Report the count of lines below in which the string "simulations" occurs; include nothing else.
____ Records to use
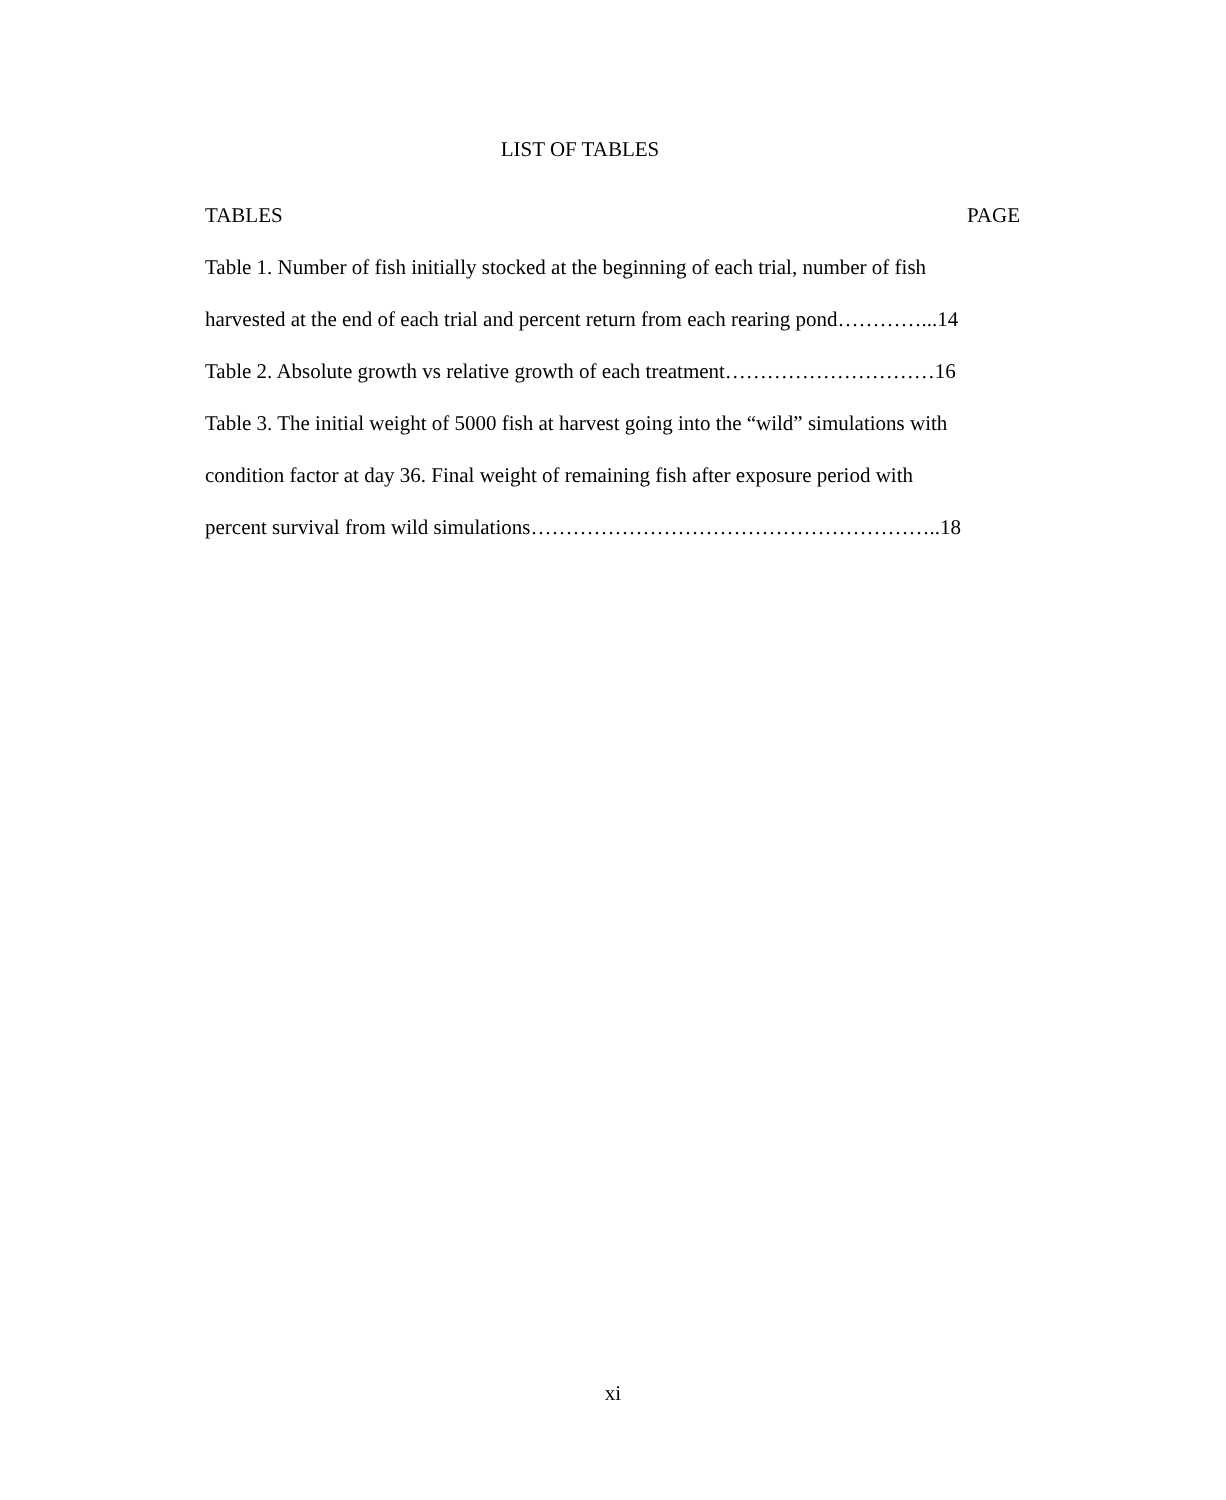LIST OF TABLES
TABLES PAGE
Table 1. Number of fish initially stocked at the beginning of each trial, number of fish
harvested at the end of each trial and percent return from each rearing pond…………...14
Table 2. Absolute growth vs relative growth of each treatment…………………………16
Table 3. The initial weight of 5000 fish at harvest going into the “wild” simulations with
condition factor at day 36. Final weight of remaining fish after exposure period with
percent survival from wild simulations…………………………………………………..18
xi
________
____ Records to use
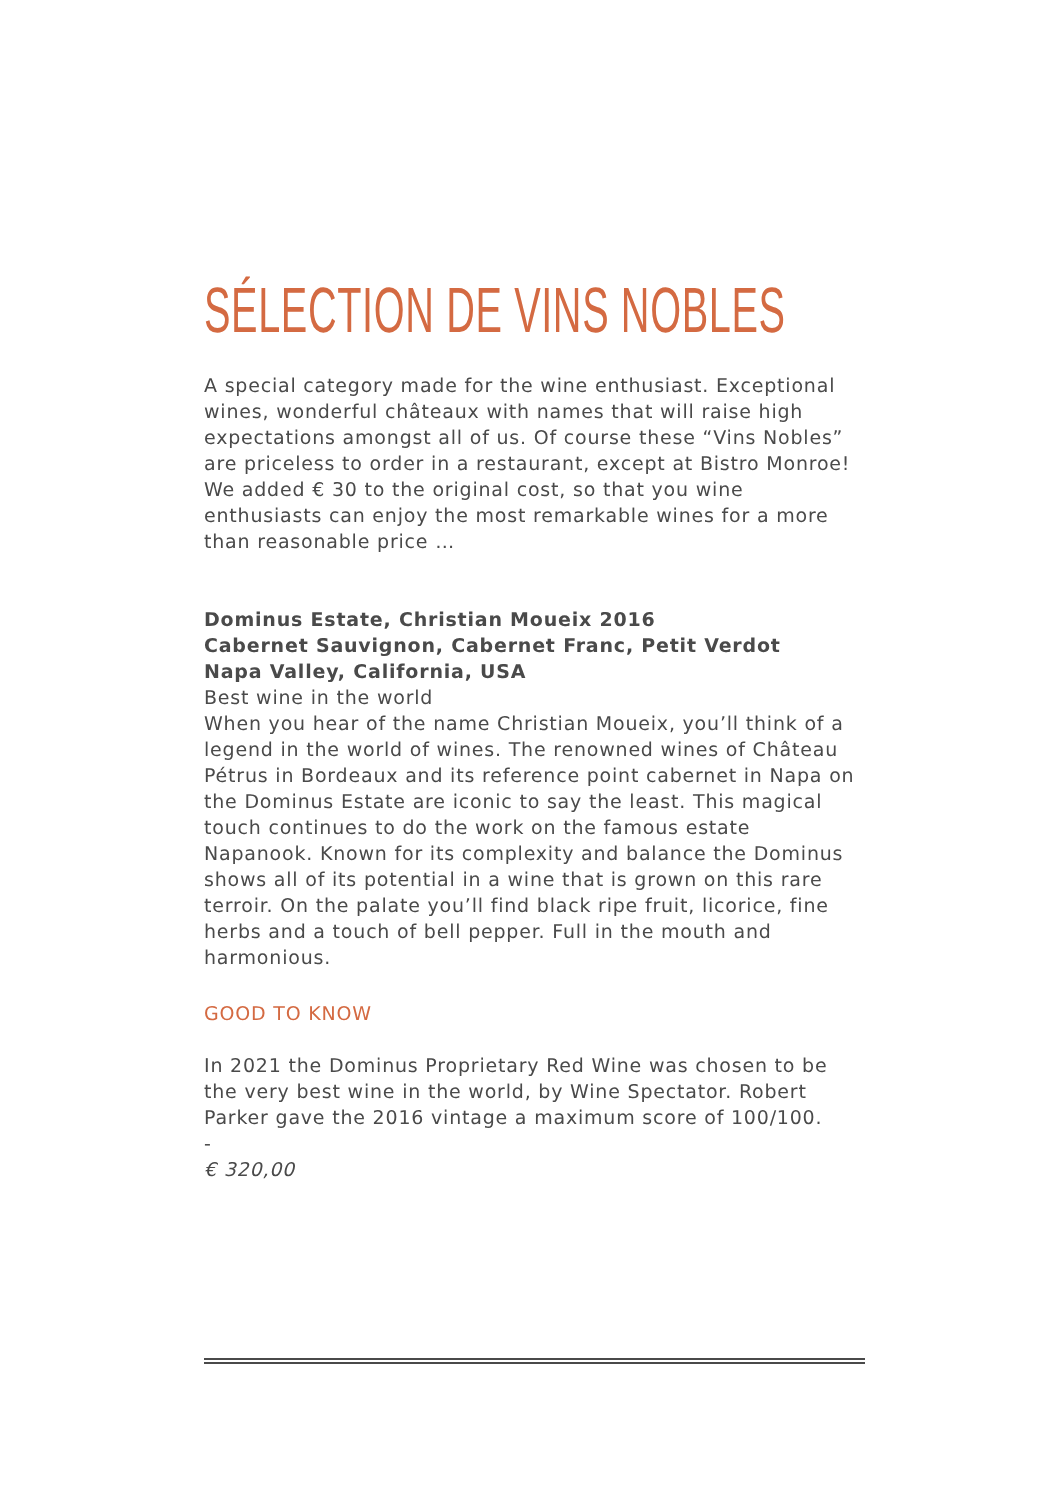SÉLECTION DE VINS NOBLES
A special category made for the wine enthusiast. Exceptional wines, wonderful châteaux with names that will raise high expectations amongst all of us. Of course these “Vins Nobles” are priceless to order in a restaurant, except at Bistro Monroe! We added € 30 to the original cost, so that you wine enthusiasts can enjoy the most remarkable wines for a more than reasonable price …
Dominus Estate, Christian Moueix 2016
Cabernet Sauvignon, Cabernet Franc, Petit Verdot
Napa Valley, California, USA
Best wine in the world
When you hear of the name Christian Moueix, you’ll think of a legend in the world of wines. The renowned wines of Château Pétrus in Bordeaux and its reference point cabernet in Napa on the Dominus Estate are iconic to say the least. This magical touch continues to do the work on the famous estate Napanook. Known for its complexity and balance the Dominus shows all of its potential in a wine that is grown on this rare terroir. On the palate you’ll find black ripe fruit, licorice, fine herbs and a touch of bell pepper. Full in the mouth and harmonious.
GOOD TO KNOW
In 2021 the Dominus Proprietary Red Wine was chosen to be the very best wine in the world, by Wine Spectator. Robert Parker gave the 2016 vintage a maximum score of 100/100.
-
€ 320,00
________
Output of the exercise >>
2